Thursday, January 14, 2016

2016 read #7: The Sorcerer of the Wildeeps by Kai Ashante Wilson.

The Sorcerer of the Wildeeps by Kai Ashante Wilson
213 pages
Published 2015
Read from January 12 to January 14
Rating: ★★½ out of 5

Way back in October, in my review of Erika Johansen's The Queen of the Tearling, I described the sort of book I hankered after: "What I wanted was a book of old school high fantasy, a fun, pulpy adventure through what-the-fuck that would make me feel like I was inside a Roger Dean painting. But I wanted it packaged with adequate prose and some semblance of modern progressive ethics and values." Queen was not that book, but as it turns out, The Sorcerer of the Wildeeps totally is. Wilson's prose is a fascinating stylistic mix, mingling the epic, thesaurus-heavy deliberation of classic sword 'n' sorcery with dialogue Daniel José Older, in his cover blurb, likens to Ghostface Killah -- a bit forced as a point of reference, but the juxtaposition flows well and just works. Well, the dialogue more so than the prose, which at times suffers from what I would call first novel syndrome: making a bold leap but stumbling upon the landing, straining so hard for fluency that it in places strays into opacity. Which isn't a criticism, really. I can only hope my own first published novel will be this fresh-voiced and memorable. Goodness knows I've written reviews that I can barely make sense of months later.

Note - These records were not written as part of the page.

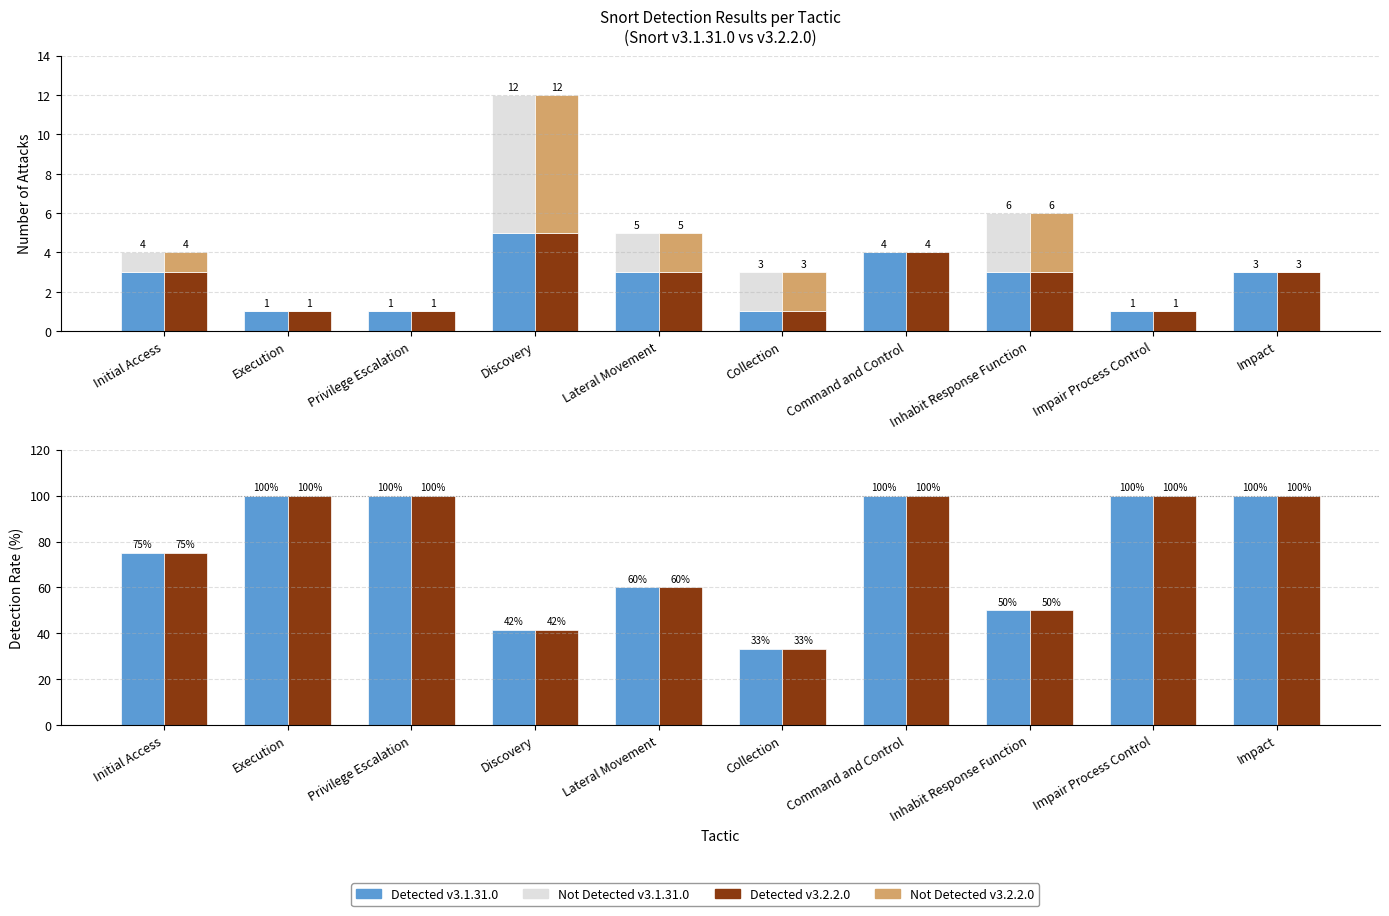

Reading left to right, what are all the values shown in this chart?

DETECTED v3.1.31.0: Initial Access=75.0	Execution=100.0	Privilege Escalation=100.0	Discovery=41.7	Lateral Movement=60.0	Collection=33.3	Command and Control=100.0	Inhabit Response Function=50.0	Impair Process Control=100.0	Impact=100.0
NOT DETECTED v3.1.31.0: Initial Access=1.0	Execution=0.0	Privilege Escalation=0.0	Discovery=7.0	Lateral Movement=2.0	Collection=2.0	Command and Control=0.0	Inhabit Response Function=3.0	Impair Process Control=0.0	Impact=0.0
DETECTED v3.2.2.0: Initial Access=75.0	Execution=100.0	Privilege Escalation=100.0	Discovery=41.7	Lateral Movement=60.0	Collection=33.3	Command and Control=100.0	Inhabit Response Function=50.0	Impair Process Control=100.0	Impact=100.0
NOT DETECTED v3.2.2.0: Initial Access=1.0	Execution=0.0	Privilege Escalation=0.0	Discovery=7.0	Lateral Movement=2.0	Collection=2.0	Command and Control=0.0	Inhabit Response Function=3.0	Impair Process Control=0.0	Impact=0.0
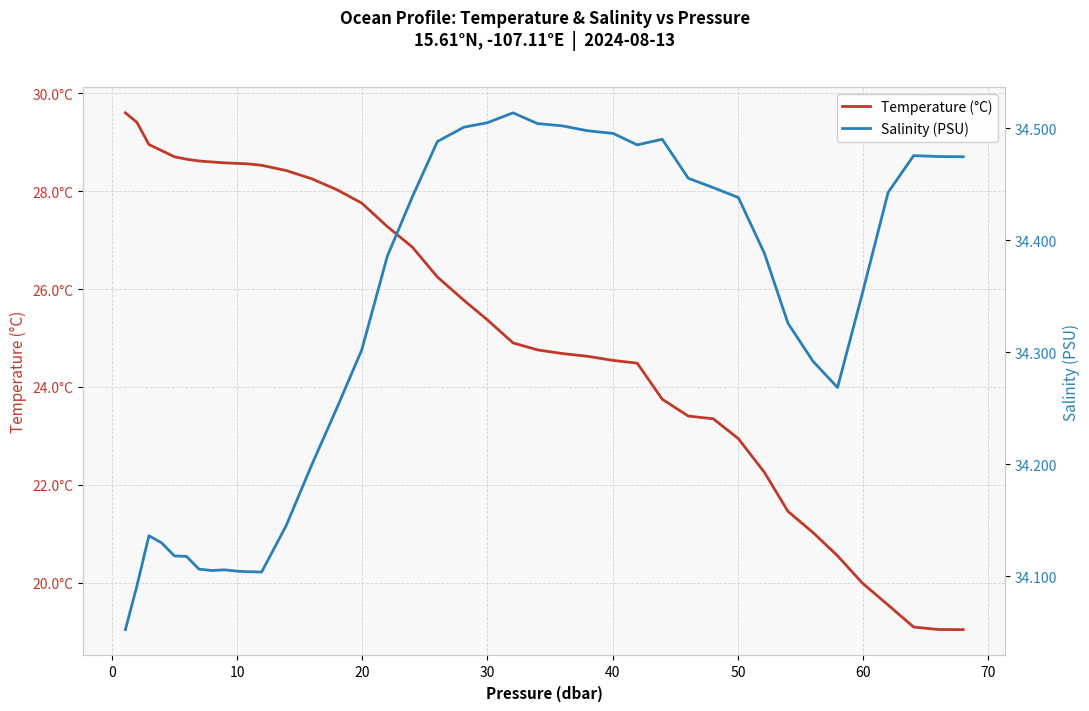

Count the number of categories in the chart.

40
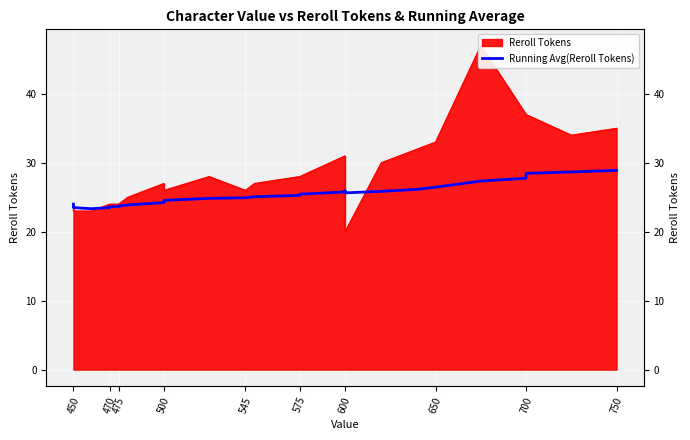

Read the value at 700.

28.1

The adventure sections of this novel are so old-school that they feature swamp-dwelling sauropods straight out of the 1950s, sabretoothed wizard-cats, and demigods that turn out to be the offspring of extraterrestrials -- one of the oldest (or at least most ubiquitous) twists in modern heroic fantasy. Structurally, I enjoyed the way Wilson mixed memories into conversations and chopped certain sections into non-sequentiality. Sorcerer overall stands as a sturdy new variant of the sword 'n' sorcery formula, fun and full of fresh new life, though the limitations of the subgenre prove hard for it to surmount.